- _WHAT THE TASK ASKS_:
Copy the passage on paralysis below, starting at the words "Other types of" and stopping after "and environmental factors.". Swap "trauma" for "injury".

Paralysis

Paralysis is the inability or reduced ability to voluntarily move one or more muscles, muscle groups, or limbs. There are many different kinds of paralysis.



Types of paralysis

Motor paralysis — paralysis of the voluntary muscles — is differentiated into peripheral and central paralysis depending on where the damage occurred.

In cases of peripheral paralysis, the nerve is diseased or damaged, either in its course after leaving the spinal cord (e.g., severed by an injury) or where it originates in the spinal cord (e.g., in the case of poliomyelitis). These are always cases of flaccid paralysis. The affected muscle groups or limbs exhibit no tension whatsoever.

In cases of central paralysis, the paralysis site is located higher, either in the pyramidal tracts of the spinal cord (spinal paralysis), or in the brain itself (cerebral paralysis); for example, following a stroke. Cases of central paralysis are often spastic, which means the tension of the affected muscles is elevated. Depending on the extent of paralysis, it may be referred to as monoplegia (paralysis of only one limb), paraplegia (paralysis of the upper or lower limbs), tetraplegia (paralysis of all limbs), or hemiplegia (paralysis of one side of the body).

Sensitive paralysis (sensory paralysis) is caused by diseases of the peripheral or central nervous system. In cases of sensitive paralysis, the ability to perceive sensory stimuli such as cold, heat, pain, or touch is eliminated or reduced in certain body regions.

Other types of paralysis In some cases, paralysis is due to an illness of the muscle itself (myogenic paralysis). Paralysis for mental reasons (psychogenic paralysis) is also possible but occurs rarely.

Causes

Paralysis can affect any part of the body. It can be caused by a variety of neurolgical and life-threatening conditions, infectious or autoimmune diseases, trauma, and environmental factors.

[Pose estimation data]
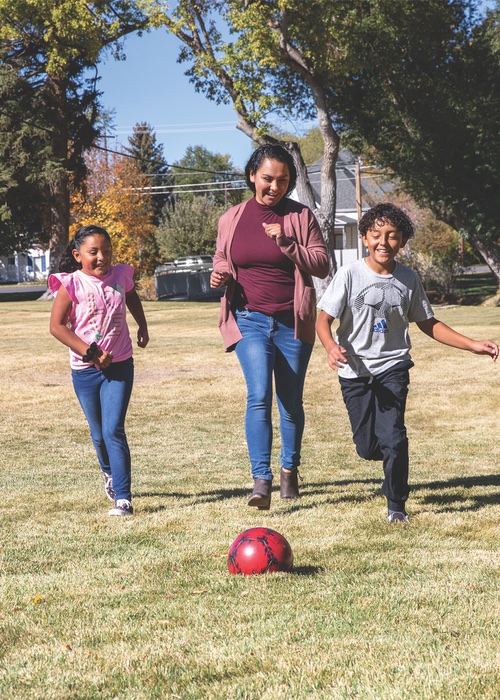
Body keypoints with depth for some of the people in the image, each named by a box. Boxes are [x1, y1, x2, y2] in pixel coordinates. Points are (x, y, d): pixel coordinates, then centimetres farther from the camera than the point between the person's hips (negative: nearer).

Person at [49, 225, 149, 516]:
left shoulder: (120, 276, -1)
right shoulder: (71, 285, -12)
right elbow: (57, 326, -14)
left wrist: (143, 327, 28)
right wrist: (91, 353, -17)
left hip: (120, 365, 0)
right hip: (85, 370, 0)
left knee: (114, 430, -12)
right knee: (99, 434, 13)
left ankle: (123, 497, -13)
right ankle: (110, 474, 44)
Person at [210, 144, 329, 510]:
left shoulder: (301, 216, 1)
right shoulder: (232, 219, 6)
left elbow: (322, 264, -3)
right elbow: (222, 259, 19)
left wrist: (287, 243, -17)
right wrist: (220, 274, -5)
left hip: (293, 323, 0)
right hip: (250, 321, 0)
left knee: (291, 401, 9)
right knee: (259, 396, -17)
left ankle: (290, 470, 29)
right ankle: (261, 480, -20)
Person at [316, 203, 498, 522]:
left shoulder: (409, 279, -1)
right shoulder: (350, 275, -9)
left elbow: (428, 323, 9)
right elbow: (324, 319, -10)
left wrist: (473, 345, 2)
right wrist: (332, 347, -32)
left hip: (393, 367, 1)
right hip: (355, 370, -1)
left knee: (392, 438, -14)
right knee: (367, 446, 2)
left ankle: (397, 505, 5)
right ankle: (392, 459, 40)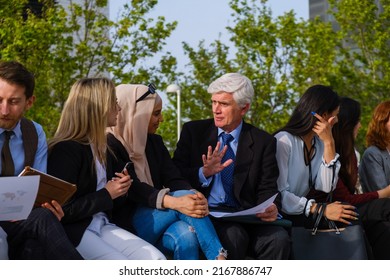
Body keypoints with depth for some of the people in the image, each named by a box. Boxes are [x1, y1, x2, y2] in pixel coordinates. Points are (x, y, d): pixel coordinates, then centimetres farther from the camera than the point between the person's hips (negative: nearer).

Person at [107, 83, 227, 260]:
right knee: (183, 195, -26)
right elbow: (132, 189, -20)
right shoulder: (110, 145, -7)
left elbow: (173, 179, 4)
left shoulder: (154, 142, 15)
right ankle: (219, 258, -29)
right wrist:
---
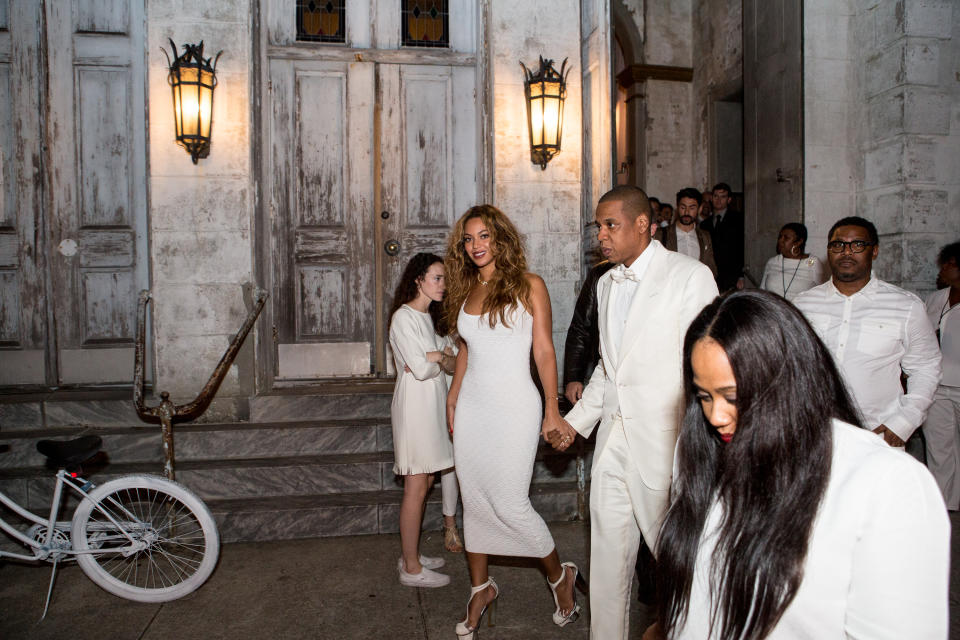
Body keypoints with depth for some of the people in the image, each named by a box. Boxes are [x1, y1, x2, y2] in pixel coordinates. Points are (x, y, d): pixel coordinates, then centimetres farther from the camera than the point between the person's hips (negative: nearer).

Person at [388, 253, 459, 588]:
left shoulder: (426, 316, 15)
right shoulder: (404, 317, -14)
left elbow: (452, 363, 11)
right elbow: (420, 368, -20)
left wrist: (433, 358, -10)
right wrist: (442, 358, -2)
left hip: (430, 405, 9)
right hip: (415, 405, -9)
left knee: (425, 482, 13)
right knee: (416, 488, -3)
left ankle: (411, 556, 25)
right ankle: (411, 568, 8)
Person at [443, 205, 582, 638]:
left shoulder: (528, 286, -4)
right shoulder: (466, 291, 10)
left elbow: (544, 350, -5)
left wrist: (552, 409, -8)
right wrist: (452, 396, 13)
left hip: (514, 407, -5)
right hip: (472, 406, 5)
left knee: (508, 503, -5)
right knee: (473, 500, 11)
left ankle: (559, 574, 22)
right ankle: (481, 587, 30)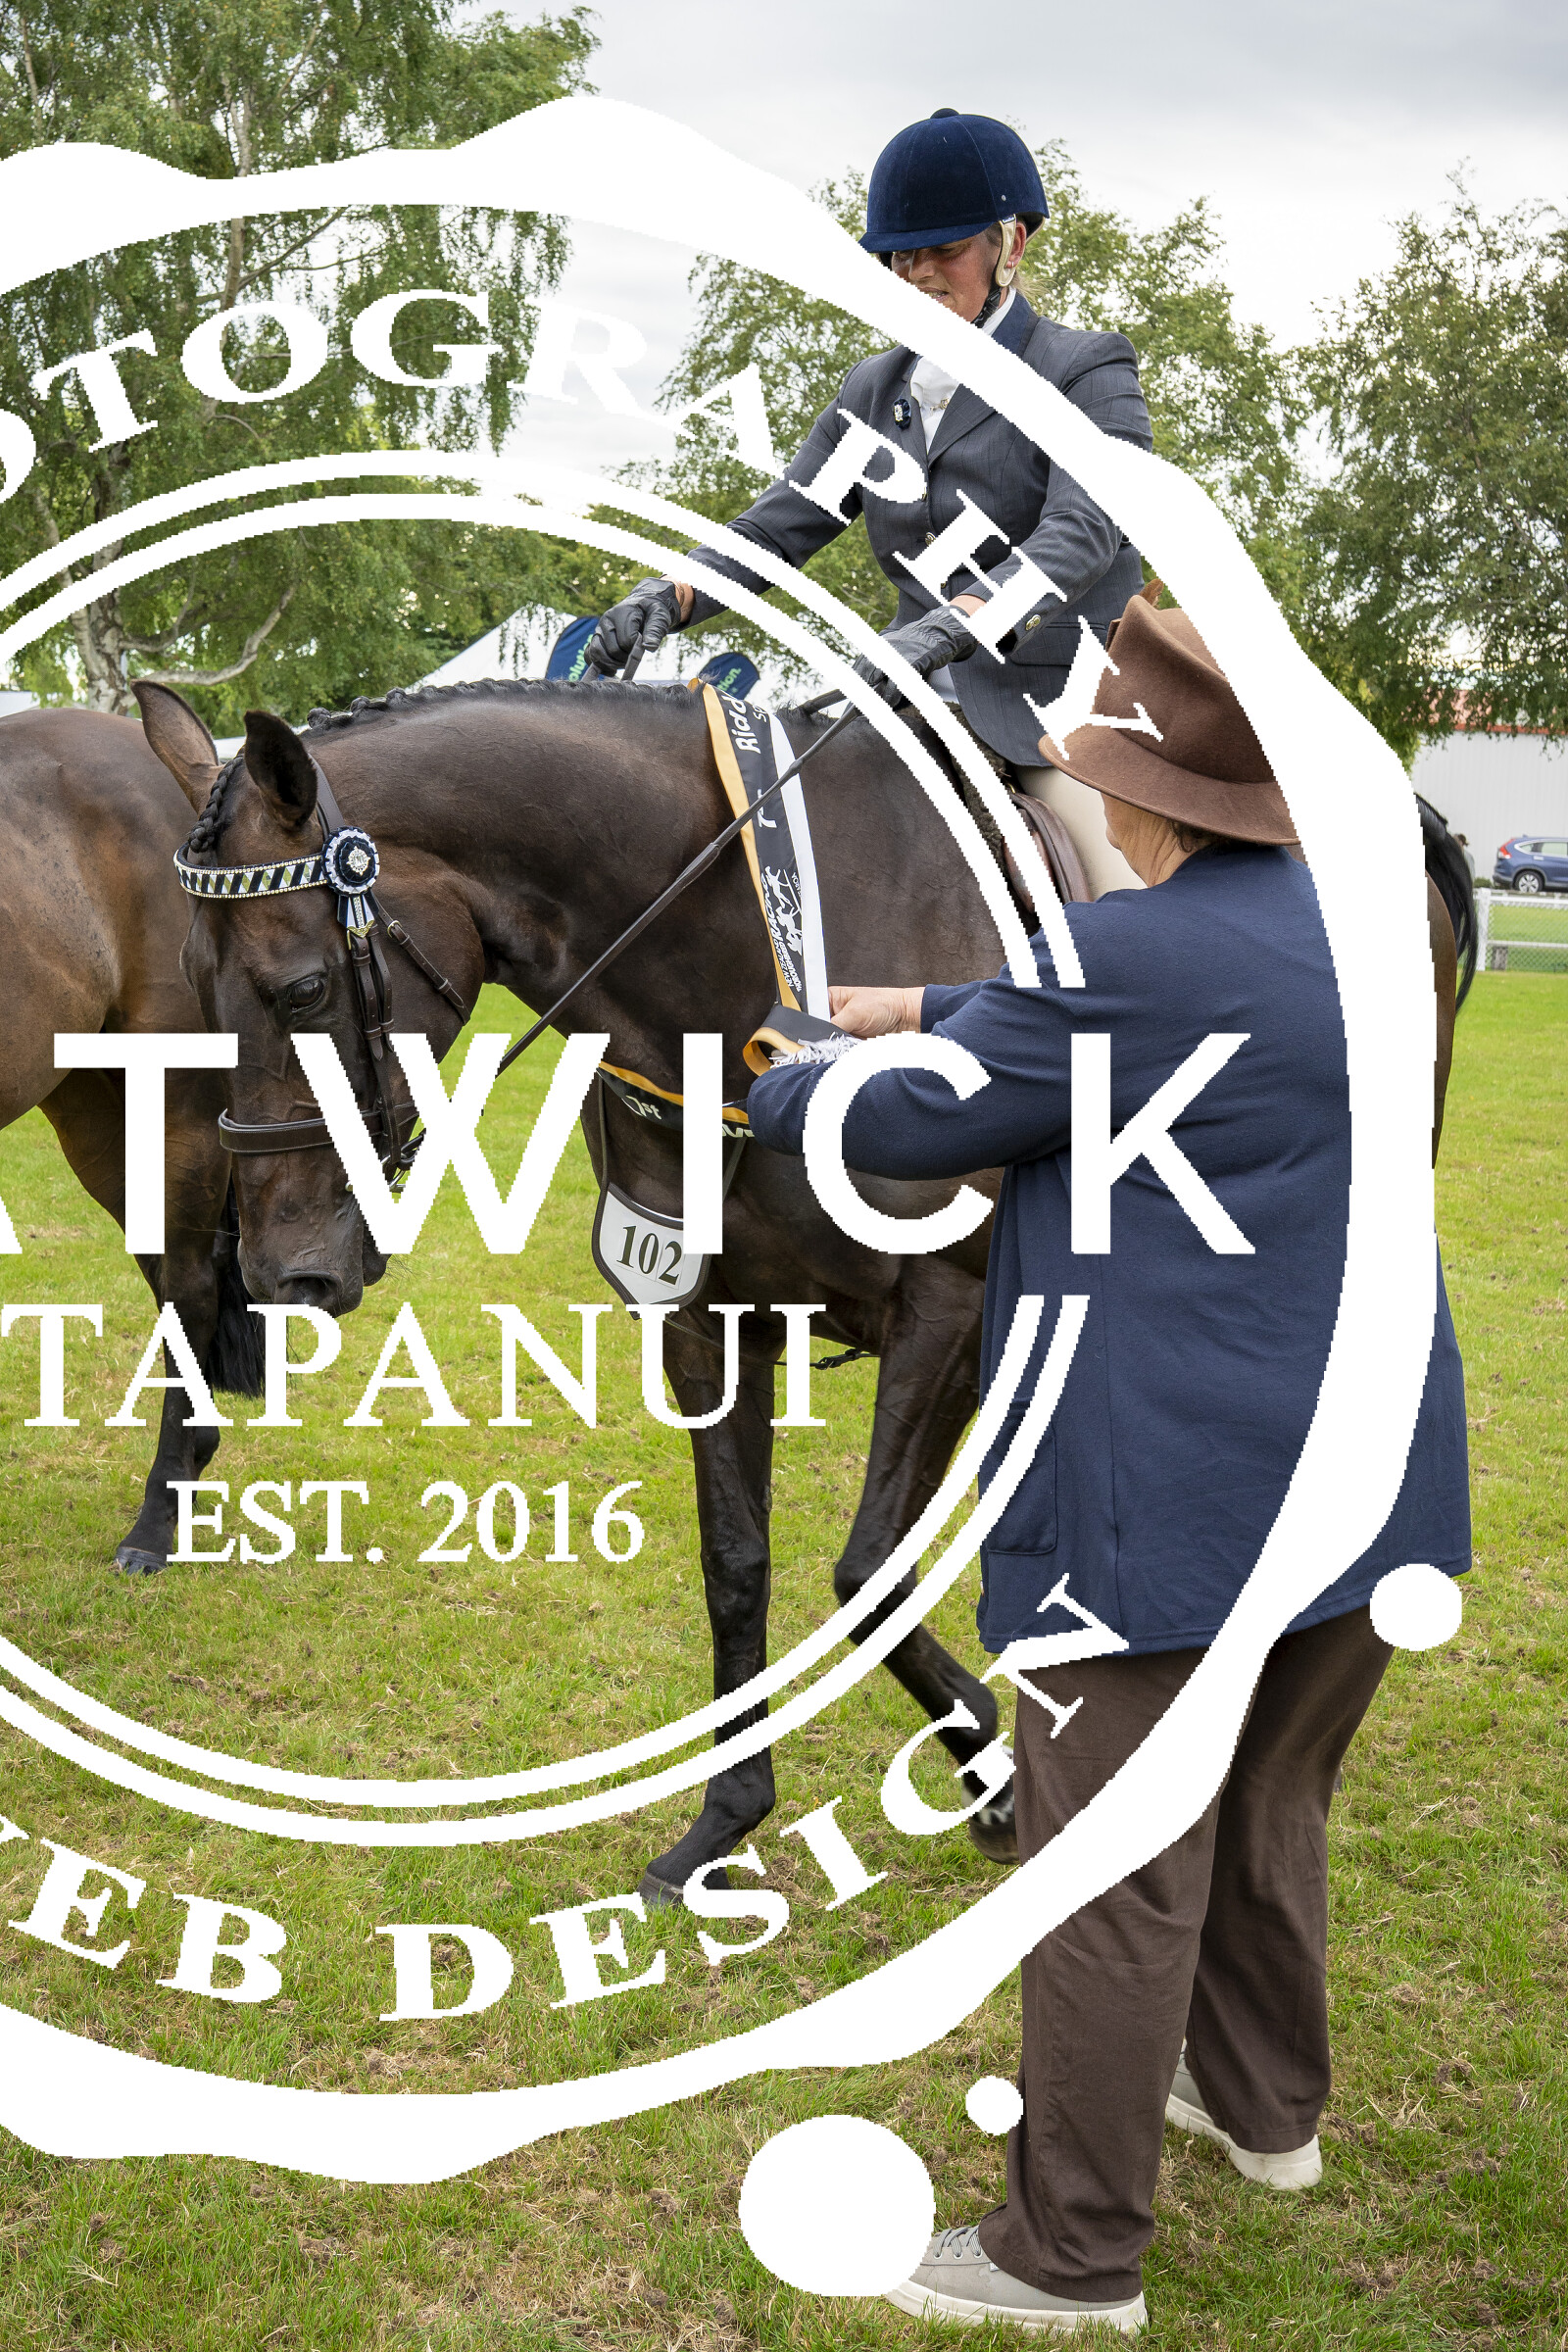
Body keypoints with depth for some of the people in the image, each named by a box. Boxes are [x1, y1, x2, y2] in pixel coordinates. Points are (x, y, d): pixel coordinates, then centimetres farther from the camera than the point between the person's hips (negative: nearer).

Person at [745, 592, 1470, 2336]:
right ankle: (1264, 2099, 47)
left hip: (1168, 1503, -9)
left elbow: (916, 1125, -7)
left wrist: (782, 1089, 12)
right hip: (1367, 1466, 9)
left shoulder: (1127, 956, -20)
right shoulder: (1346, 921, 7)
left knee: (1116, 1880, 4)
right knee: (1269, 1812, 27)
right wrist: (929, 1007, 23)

- _REPLY TO THE TASK_:
Other types of paralysis In some cases, paralysis is due to an illness of the muscle itself (myogenic paralysis). Paralysis for mental reasons (psychogenic paralysis) is also possible but occurs rarely.

Causes

Paralysis can affect any part of the body. It can be caused by a variety of neurolgical and life-threatening conditions, infectious or autoimmune diseases, injury, and environmental factors.